PROMPT
Produce an exact transcription of the data, with the images left out.

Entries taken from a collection
BEGIN

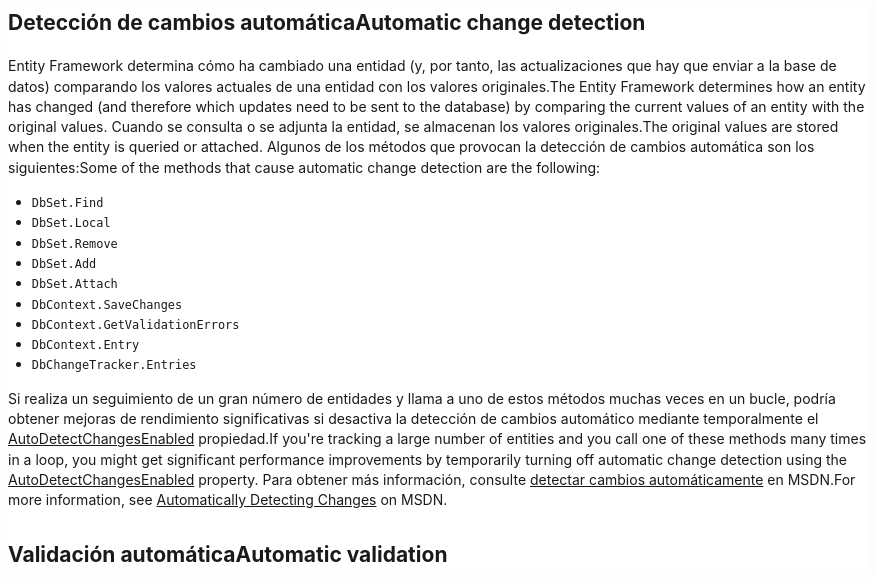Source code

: <a id="changedetection"></a>
## <a name="automatic-change-detection"></a><span data-ttu-id="c4d86-260">Detección de cambios automática</span><span class="sxs-lookup"><span data-stu-id="c4d86-260">Automatic change detection</span></span>

<span data-ttu-id="c4d86-261">Entity Framework determina cómo ha cambiado una entidad (y, por tanto, las actualizaciones que hay que enviar a la base de datos) comparando los valores actuales de una entidad con los valores originales.</span><span class="sxs-lookup"><span data-stu-id="c4d86-261">The Entity Framework determines how an entity has changed (and therefore which updates need to be sent to the database) by comparing the current values of an entity with the original values.</span></span> <span data-ttu-id="c4d86-262">Cuando se consulta o se adjunta la entidad, se almacenan los valores originales.</span><span class="sxs-lookup"><span data-stu-id="c4d86-262">The original values are stored when the entity is queried or attached.</span></span> <span data-ttu-id="c4d86-263">Algunos de los métodos que provocan la detección de cambios automática son los siguientes:</span><span class="sxs-lookup"><span data-stu-id="c4d86-263">Some of the methods that cause automatic change detection are the following:</span></span>

- `DbSet.Find`
- `DbSet.Local`
- `DbSet.Remove`
- `DbSet.Add`
- `DbSet.Attach`
- `DbContext.SaveChanges`
- `DbContext.GetValidationErrors`
- `DbContext.Entry`
- `DbChangeTracker.Entries`

<span data-ttu-id="c4d86-264">Si realiza un seguimiento de un gran número de entidades y llama a uno de estos métodos muchas veces en un bucle, podría obtener mejoras de rendimiento significativas si desactiva la detección de cambios automático mediante temporalmente el [AutoDetectChangesEnabled](https://msdn.microsoft.com/library/system.data.entity.infrastructure.dbcontextconfiguration.autodetectchangesenabled.aspx) propiedad.</span><span class="sxs-lookup"><span data-stu-id="c4d86-264">If you're tracking a large number of entities and you call one of these methods many times in a loop, you might get significant performance improvements by temporarily turning off automatic change detection using the [AutoDetectChangesEnabled](https://msdn.microsoft.com/library/system.data.entity.infrastructure.dbcontextconfiguration.autodetectchangesenabled.aspx) property.</span></span> <span data-ttu-id="c4d86-265">Para obtener más información, consulte [detectar cambios automáticamente](https://msdn.microsoft.com/data/jj556205) en MSDN.</span><span class="sxs-lookup"><span data-stu-id="c4d86-265">For more information, see [Automatically Detecting Changes](https://msdn.microsoft.com/data/jj556205) on MSDN.</span></span>

<a id="validation"></a>
## <a name="automatic-validation"></a><span data-ttu-id="c4d86-266">Validación automática</span><span class="sxs-lookup"><span data-stu-id="c4d86-266">Automatic validation</span></span>

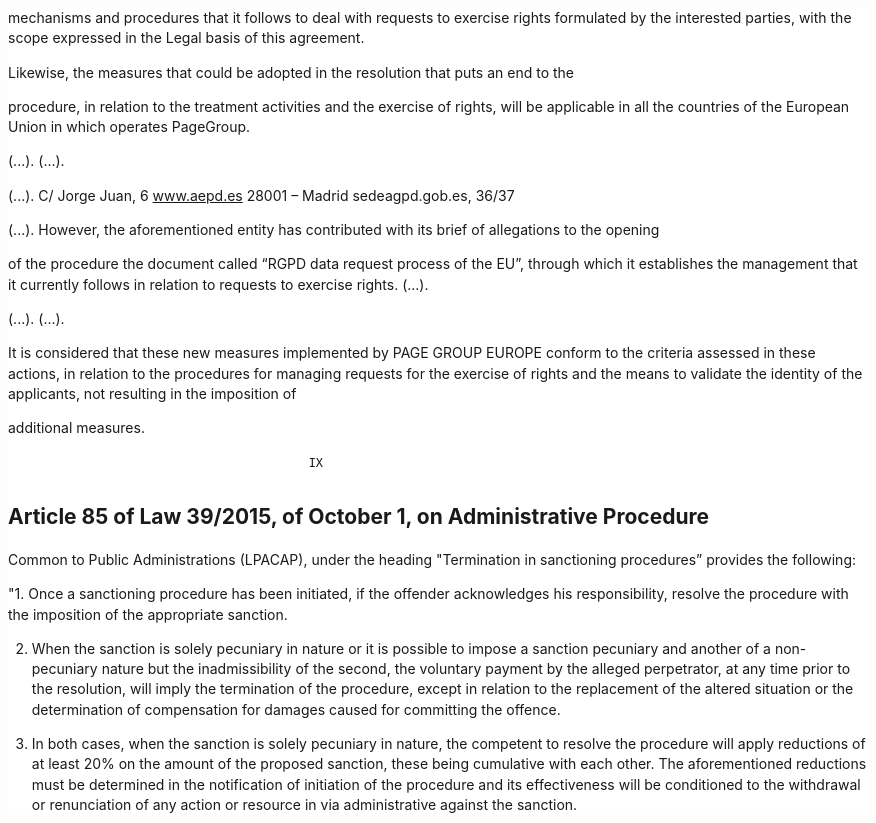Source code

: mechanisms and procedures that it follows to deal with requests to exercise
rights formulated by the interested parties, with the scope expressed in the
Legal basis of this agreement.

Likewise, the measures that could be adopted in the resolution that puts an end to the

procedure, in relation to the treatment activities and the exercise of
rights, will be applicable in all the countries of the European Union in which
operates PageGroup.

(...). (...).

(...). C/ Jorge Juan, 6 www.aepd.es
28001 – Madrid sedeagpd.gob.es, 36/37

(...). However, the aforementioned entity has contributed with its brief of allegations to the opening

of the procedure the document called “RGPD data request process
of the EU”, through which it establishes the management that it currently follows in relation to
requests to exercise rights. (...).

(...). (...).

It is considered that these new measures implemented by PAGE GROUP EUROPE
conform to the criteria assessed in these actions, in relation to the
procedures for managing requests for the exercise of rights and the means to
validate the identity of the applicants, not resulting in the imposition of

additional measures.

                                              IX

## Article 85 of Law 39/2015, of October 1, on Administrative Procedure

Common to Public Administrations (LPACAP), under the heading "Termination in
sanctioning procedures” provides the following:

"1. Once a sanctioning procedure has been initiated, if the offender acknowledges his responsibility,
resolve the procedure with the imposition of the appropriate sanction.

2. When the sanction is solely pecuniary in nature or it is possible to impose a sanction
pecuniary and another of a non-pecuniary nature but the inadmissibility of the
second, the voluntary payment by the alleged perpetrator, at any time prior to the
resolution, will imply the termination of the procedure, except in relation to the replacement of the
altered situation or the determination of compensation for damages caused
for committing the offence.

3. In both cases, when the sanction is solely pecuniary in nature, the
competent to resolve the procedure will apply reductions of at least 20% on the
amount of the proposed sanction, these being cumulative with each other. The aforementioned reductions
must be determined in the notification of initiation of the procedure and its effectiveness
will be conditioned to the withdrawal or renunciation of any action or resource in via
administrative against the sanction.
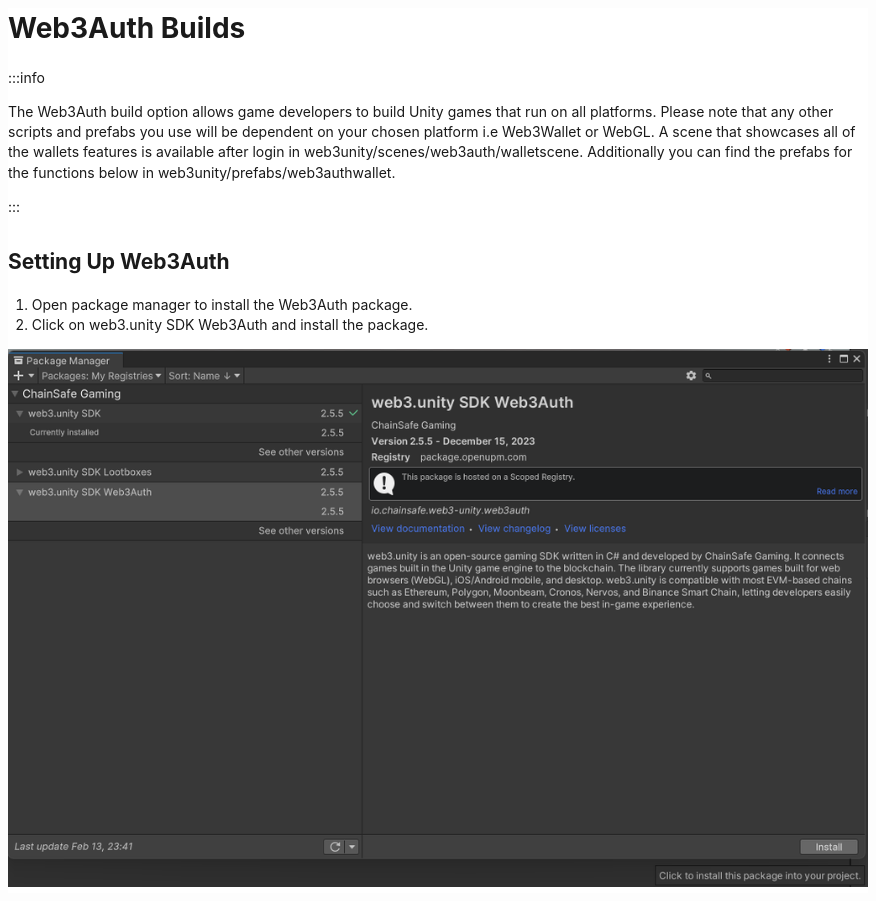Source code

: ﻿---
slug: /current/web2-like-authentication-using-web3auth
sidebar_position: 11
sidebar_label: Web2-Like Authentication Using Web3Auth
---


# Web3Auth Builds

:::info

The Web3Auth build option allows game developers to build Unity games that run on all platforms. Please note that any other scripts and prefabs you use will be dependent on your chosen platform i.e Web3Wallet or WebGL. A scene that showcases all of the wallets features is available after login in web3unity/scenes/web3auth/walletscene. Additionally you can find the prefabs for the functions below in web3unity/prefabs/web3authwallet.

:::



## Setting Up Web3Auth

1. Open package manager to install the Web3Auth package.
2. Click on web3.unity SDK Web3Auth and install the package.

![](Assets/web3auth-package.png)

END

EXERCISE ANSWER
Source code

: <a id="changedetection"></a>
## <a name="automatic-change-detection"></a><span data-ttu-id="c4d86-260">Detección de cambios automática</span><span class="sxs-lookup"><span data-stu-id="c4d86-260">Automatic change detection</span></span>

<span data-ttu-id="c4d86-261">Entity Framework determina cómo ha cambiado una entidad (y, por tanto, las actualizaciones que hay que enviar a la base de datos) comparando los valores actuales de una entidad con los valores originales.</span><span class="sxs-lookup"><span data-stu-id="c4d86-261">The Entity Framework determines how an entity has changed (and therefore which updates need to be sent to the database) by comparing the current values of an entity with the original values.</span></span> <span data-ttu-id="c4d86-262">Cuando se consulta o se adjunta la entidad, se almacenan los valores originales.</span><span class="sxs-lookup"><span data-stu-id="c4d86-262">The original values are stored when the entity is queried or attached.</span></span> <span data-ttu-id="c4d86-263">Algunos de los métodos que provocan la detección de cambios automática son los siguientes:</span><span class="sxs-lookup"><span data-stu-id="c4d86-263">Some of the methods that cause automatic change detection are the following:</span></span>

- `DbSet.Find`
- `DbSet.Local`
- `DbSet.Remove`
- `DbSet.Add`
- `DbSet.Attach`
- `DbContext.SaveChanges`
- `DbContext.GetValidationErrors`
- `DbContext.Entry`
- `DbChangeTracker.Entries`

<span data-ttu-id="c4d86-264">Si realiza un seguimiento de un gran número de entidades y llama a uno de estos métodos muchas veces en un bucle, podría obtener mejoras de rendimiento significativas si desactiva la detección de cambios automático mediante temporalmente el [AutoDetectChangesEnabled](https://msdn.microsoft.com/library/system.data.entity.infrastructure.dbcontextconfiguration.autodetectchangesenabled.aspx) propiedad.</span><span class="sxs-lookup"><span data-stu-id="c4d86-264">If you're tracking a large number of entities and you call one of these methods many times in a loop, you might get significant performance improvements by temporarily turning off automatic change detection using the [AutoDetectChangesEnabled](https://msdn.microsoft.com/library/system.data.entity.infrastructure.dbcontextconfiguration.autodetectchangesenabled.aspx) property.</span></span> <span data-ttu-id="c4d86-265">Para obtener más información, consulte [detectar cambios automáticamente](https://msdn.microsoft.com/data/jj556205) en MSDN.</span><span class="sxs-lookup"><span data-stu-id="c4d86-265">For more information, see [Automatically Detecting Changes](https://msdn.microsoft.com/data/jj556205) on MSDN.</span></span>

<a id="validation"></a>
## <a name="automatic-validation"></a><span data-ttu-id="c4d86-266">Validación automática</span><span class="sxs-lookup"><span data-stu-id="c4d86-266">Automatic validation</span></span>

Source code

: mechanisms and procedures that it follows to deal with requests to exercise
rights formulated by the interested parties, with the scope expressed in the
Legal basis of this agreement.

Likewise, the measures that could be adopted in the resolution that puts an end to the

procedure, in relation to the treatment activities and the exercise of
rights, will be applicable in all the countries of the European Union in which
operates PageGroup.

(...). (...).

(...). C/ Jorge Juan, 6 www.aepd.es
28001 – Madrid sedeagpd.gob.es, 36/37

(...). However, the aforementioned entity has contributed with its brief of allegations to the opening

of the procedure the document called “RGPD data request process
of the EU”, through which it establishes the management that it currently follows in relation to
requests to exercise rights. (...).

(...). (...).

It is considered that these new measures implemented by PAGE GROUP EUROPE
conform to the criteria assessed in these actions, in relation to the
procedures for managing requests for the exercise of rights and the means to
validate the identity of the applicants, not resulting in the imposition of

additional measures.

                                              IX

## Article 85 of Law 39/2015, of October 1, on Administrative Procedure

Common to Public Administrations (LPACAP), under the heading "Termination in
sanctioning procedures” provides the following:

"1. Once a sanctioning procedure has been initiated, if the offender acknowledges his responsibility,
resolve the procedure with the imposition of the appropriate sanction.

2. When the sanction is solely pecuniary in nature or it is possible to impose a sanction
pecuniary and another of a non-pecuniary nature but the inadmissibility of the
second, the voluntary payment by the alleged perpetrator, at any time prior to the
resolution, will imply the termination of the procedure, except in relation to the replacement of the
altered situation or the determination of compensation for damages caused
for committing the offence.

3. In both cases, when the sanction is solely pecuniary in nature, the
competent to resolve the procedure will apply reductions of at least 20% on the
amount of the proposed sanction, these being cumulative with each other. The aforementioned reductions
must be determined in the notification of initiation of the procedure and its effectiveness
will be conditioned to the withdrawal or renunciation of any action or resource in via
administrative against the sanction.
Source code

: ﻿---
slug: /current/web2-like-authentication-using-web3auth
sidebar_position: 11
sidebar_label: Web2-Like Authentication Using Web3Auth
---


# Web3Auth Builds

:::info

The Web3Auth build option allows game developers to build Unity games that run on all platforms. Please note that any other scripts and prefabs you use will be dependent on your chosen platform i.e Web3Wallet or WebGL. A scene that showcases all of the wallets features is available after login in web3unity/scenes/web3auth/walletscene. Additionally you can find the prefabs for the functions below in web3unity/prefabs/web3authwallet.

:::



## Setting Up Web3Auth

1. Open package manager to install the Web3Auth package.
2. Click on web3.unity SDK Web3Auth and install the package.

![](Assets/web3auth-package.png)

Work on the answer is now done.